Generating a list of dates between two dates can be very helpful in many situations. Many source systems typically provide you with a start and an end date for a record, but if you want to match values within the range – you would need to have every date as a single entity.
Understanding the GENERATE_DATE_ARRAY function
We can use a single function, GENERATE_DATE_ARRAY, in BQSQL to perform this task. This function creates an array of DATE or TIMESTAMP elements, starting from a specific date and ending at another.
The syntax is pretty straightforward:
GENERATE_DATE_ARRAY(start_date, end_date, [interval])
The ‘start_date’ and ‘end_date’ are quite self-explanatory. The ‘interval’ is optional and specifies the period between the dates in the array.
Practical example
I have a dataset in BigQuery containing campaign ID’s and their respective start and end dates. I want to match the sales associated with the campaign for every single day during the campaign period, but I am unable to do this now as I only have the start and end date.

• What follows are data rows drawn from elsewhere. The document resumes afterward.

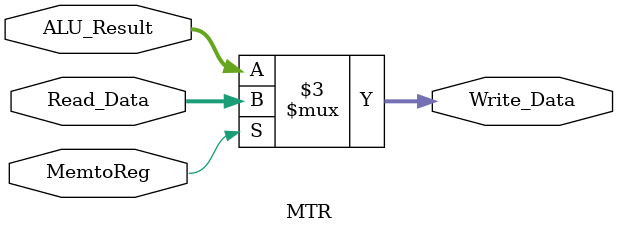
<source format=v>
`timescale 1ns / 1ps
module MTR(Read_Data, ALU_Result, MemtoReg, Write_Data
    );
input [31:0] Read_Data, ALU_Result;
input MemtoReg;
output [31:0]Write_Data;
reg [31:0] Write_Data;
always@(Read_Data or ALU_Result or MemtoReg)
begin
if(MemtoReg) Write_Data <= Read_Data;
else Write_Data <= ALU_Result;
end
endmodule

</source>
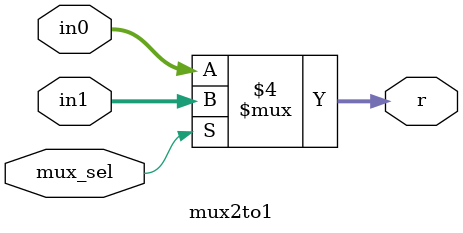
<source format=v>
module shifter16(
	input   [1:0]  i_mode16,
	input   [31:0] i_a16,
	input          i_active16,
	output  [31:0] o_shifted16
);
wire [31:0] w_shifted16;
shifter8 block1(
	.i_mode8    (i_mode16),
	.i_a8       (i_a16),
	.i_active8   (i_active16),
	.o_shifted8 (w_shifted16)
);
shifter8 block2  (
	.i_mode8    (i_mode16),
	.i_a8       (w_shifted16),
	.i_active8   (i_active16),
	.o_shifted8 (o_shifted16)
);
endmodule

module shifter8(
	input [1:0]  i_mode8,
	input [31:0] i_a8,
	input        i_active8,
	output [31:0] o_shifted8
);
wire [31:0] w_shifted8;
shifter4 block1(
	.i_mode4    (i_mode8),
	.i_a4       (i_a8),
	.i_active4   (i_active8),
	.o_shifted4 (w_shifted8)
);
shifter4 block2  (
	.i_mode4    (i_mode8),
	.i_a4       (w_shifted8),
	.i_active4   (i_active8),
	.o_shifted4 (o_shifted8)
);
endmodule

module shifter4(
	input [1:0] i_mode4,
	input [31:0] i_a4,
	input        i_active4,
	output  [31:0] o_shifted4
);
wire [31:0] w_shifted4;
shifter2 block1(
	.i_mode2    (i_mode4),
	.i_a2       (i_a4),
	.i_active2   (i_active4),
	.o_shifted2 (w_shifted4)
);
shifter2 block2  (
	.i_mode2    (i_mode4),
	.i_a2       (w_shifted4),
	.i_active2   (i_active4),
	.o_shifted2 (o_shifted4)
);
endmodule

module shifter2(
	input [1:0] i_mode2,
	input [31:0] i_a2,
	input        i_active2,
	output  [31:0] o_shifted2
);
wire [31:0] w_shifted2;
shifter1 block1(
	.i_mode1    (i_mode2),
	.i_a1       (i_a2),
	.i_active   (i_active2),
	.o_shifted1 (w_shifted2)
);
shifter1 block2  (
	.i_mode1    (i_mode2),
	.i_a1       (w_shifted2),
	.i_active   (i_active2),
	.o_shifted1 (o_shifted2)
);
endmodule
	
	/* 2'b00  Shift Right Logical      
   2'b01;  Shift Right Arithmetic
   2'b10;  Shift Left Logical
   2'b11;  Shift Left Arithmeticl*/
	
module shifter1(
	input [1:0] i_mode1,
	input [31:0] i_a1,
	input        i_active,
	output [31:0] o_shifted1
);

reg [31:0] r_shifted1;
always @(*)
begin
  if (i_active == 0) r_shifted1 = i_a1;
  else
  begin
    if (i_mode1[1] == 0) // shift RIGHT
	 begin
	     if (i_mode1[0] == 0) r_shifted1 = {1'b0,i_a1[31:1]};//i_a1 >> 1;
	     else                 r_shifted1 = {i_a1[31],i_a1[31:1]};//i_a1 >>> 1;
		 //end
		 //else                     r_shifted1 = {i_a1[0],i_a1[31:1]};//RoR
	 end
	 else 
	 begin
	    //if (i_mode1[1] == 0)
		 //begin
		 if (i_mode1[0] == 0) r_shifted1 = {i_a1[30:0],1'b0};//i_a1 << 1;
		 else                 r_shifted1 = {i_a1[30:0],1'b0};//i_a1 <<< 1;
		 //end
		 //else                     r_shifted1 = {i_a1[30:0],i_a1[31]};//RoL
	 end
  end
end
assign o_shifted1 = r_shifted1;
endmodule

module mux2to1 (
input      [31:0] in0,
input      [31:0] in1,
input             mux_sel,
output reg [31:0] r
);
always @(*)
begin
	if (mux_sel == 1'b0) r =  in0; // mode 0: shift left
	else                 r =  in1;
end
endmodule

</source>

Let’s use the GENERATE_DATE_ARRAY function to solve this. Since the function will add all the values into an array by default, we need to unnest the function, we can do so easily by wrapping it in a UNNEST function.
SELECT
campaignId,
date
FROM
campaigns.campaignlist,
UNNEST(GENERATE_DATE_ARRAY(startDate, endDate)) AS date
This query will group campaignId by all dates between (and including) start and end date. When we run the query, the result is as follows:
We can now match all the campaign ID’s individual dates to another table. Very simple, very powerful!